This study has shown no difference in the changes to HRQL within 12 months after laparoscopic and open surgery for rectal cancer. It is important to evaluate what constitutes a clinically significant difference. In regard to EORTC QLQ-C30, several studies have examined the minimal important change (MID) implicating a change that is clinically meaningful to the patient. Osoba17
has suggested that the MID is in the range of 5–10 points on the 100-point scale, whereas over 20 points indicates a substantial change. In the present study, the changes reported for most functional scales and symptoms, in both the EORTC QLQ-C30 and QLQ-C38, were substantial or moderate after 4 weeks, and gradually diminished over time. All results were within narrow confidence intervals, which supports the validity of the results, and also excludes any ‘clinically relevant’ differences between the groups.
Physical functioning, role functioning, social function and fatigue measured by QLQ-C30 showed substantial deterioration 4 weeks after surgery. All of these functional/symptom scales improved after 6 months and were fully recovered at 12 months. The time frame differed from that in laparoscopic surgery for colonic cancer, where physical function and role function were reduced after 2 weeks, but partially recovered within 4 weeks1,2
. It appears that patients with rectal cancer require a longer time to recover after curative surgery.
There was a selection bias in the present study cohort as participants were somewhat healthier in general than the entire COLOR II trial cohort. This could be the result of logistics related to radiotherapy treatment. For patients with a high level of co-morbidity the ability and/or inclination to answer questionnaires might be reduced. This was, however, true for both groups and the authors suggest that the lack of difference between laparoscopic and open surgery is valid.
There is no obvious explanation for the difference in compliance between the laparoscopic and open groups at baseline (Fig. ). It is also intriguing that the compliance varied for the different instruments as they were sent out as a complete booklet at each time point. In particular, compliance in completion of EQ-5D™ at baseline differed, with lower compliance in the open group. The trial was not blinded so the patients were aware of which technique they had been randomized to. It could be speculated that, having agreed to participate in a randomized trial testing a new and presumably less invasive surgical technique, patients would be more ‘positive’ to the new technique and so those randomized to laparoscopy would also comply with the demands of this substudy. Baseline clinical data in the two groups were similar and, if the difference in compliance had represented a systematic difference in recruitment, differences in the results would have been expected. It is therefore argued that this difference most probably arose by chance.
HRQL assessment is important when evaluating new treatments. Patients today have a longer life expectancy, and the overall improved results of rectal cancer treatment, with 5-year survival rates of more than 60 per cent, indicate that there will be many survivors. The present results are therefore of interest as they reflect patients' experience after rectal cancer surgery. As the surgical technique resulted in no difference in HRQL, other factors, such as reduction in the risk of small bowel obstruction18,19
or the amount of perioperative bleeding or postoperative pain20
, may influence the choice of surgical technique for rectal cancer.

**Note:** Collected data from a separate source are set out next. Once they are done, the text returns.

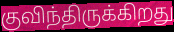
குவிந்திருக்கிறதுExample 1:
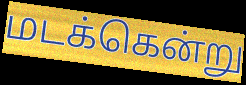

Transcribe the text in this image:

மடக்கென்று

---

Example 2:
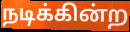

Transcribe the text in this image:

நடிக்கின்ற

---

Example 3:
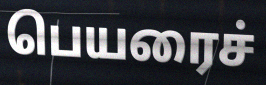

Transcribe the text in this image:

பெயரைச்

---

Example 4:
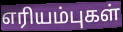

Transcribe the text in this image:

எரியம்புகள்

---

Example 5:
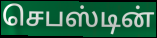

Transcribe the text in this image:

செபஸ்டின்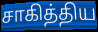
சாகித்திய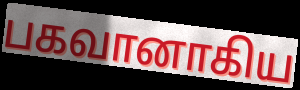
பகவானாகிய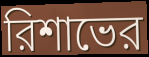
রিশাভেরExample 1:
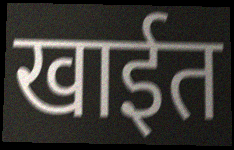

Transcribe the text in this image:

खाईत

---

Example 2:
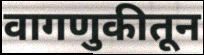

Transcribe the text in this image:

वागणुकीतून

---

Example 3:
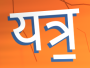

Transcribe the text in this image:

यत्र॒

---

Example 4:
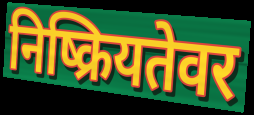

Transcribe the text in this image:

निष्क्रियतेवर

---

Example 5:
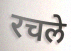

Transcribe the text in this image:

रचलेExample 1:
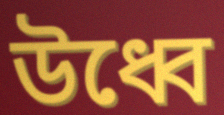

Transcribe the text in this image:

উধ্বে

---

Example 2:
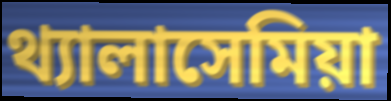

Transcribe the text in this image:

থ্যালাসেমিয়া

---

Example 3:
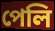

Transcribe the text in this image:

পেলি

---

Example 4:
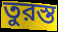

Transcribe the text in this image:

তুরস্ত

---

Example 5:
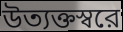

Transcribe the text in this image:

উত্যক্তস্বরেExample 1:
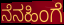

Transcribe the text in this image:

ನೆನಹಿಂಗೆ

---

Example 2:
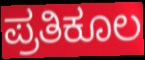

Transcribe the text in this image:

ಪ್ರತಿಕೂಲ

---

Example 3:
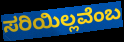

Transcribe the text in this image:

ಸರಿಯಿಲ್ಲವೆಂಬ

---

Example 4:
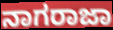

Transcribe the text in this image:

ನಾಗರಾಜಾ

The fact that HRQL after rectal cancer surgery is substantially reduced for a prolonged period is noteworthy, indicating the need for a high level of healthcare support for several months after operation. This is in agreement with the finding of Wilson and co-workers21
, who reported that HRQL was impaired for up to 6 months after rectal cancer surgery. The present study showed clinically meaningful changes at 4 weeks after surgery, regardless of the surgical technique and for most functional scales, but these returned to, or were close to, preoperative values by 6 months. The findings in this HRQL study do not mirror the improved short-term clinical outcomes reported after laparoscopic colonic surgery, such as reduced pain and earlier restoration of bowel function. This could possibly be explained by the time points chosen for HRQL measurements, the first of the questionnaires being completed at 4 weeks after operation.
A previous study of patients who had surgery for inflammatory bowel disease found that body image was rated more highly after laparoscopic than open surgery22
. This was not demonstrated here and, although speculative, body image may have been less important to the older patients in this trial.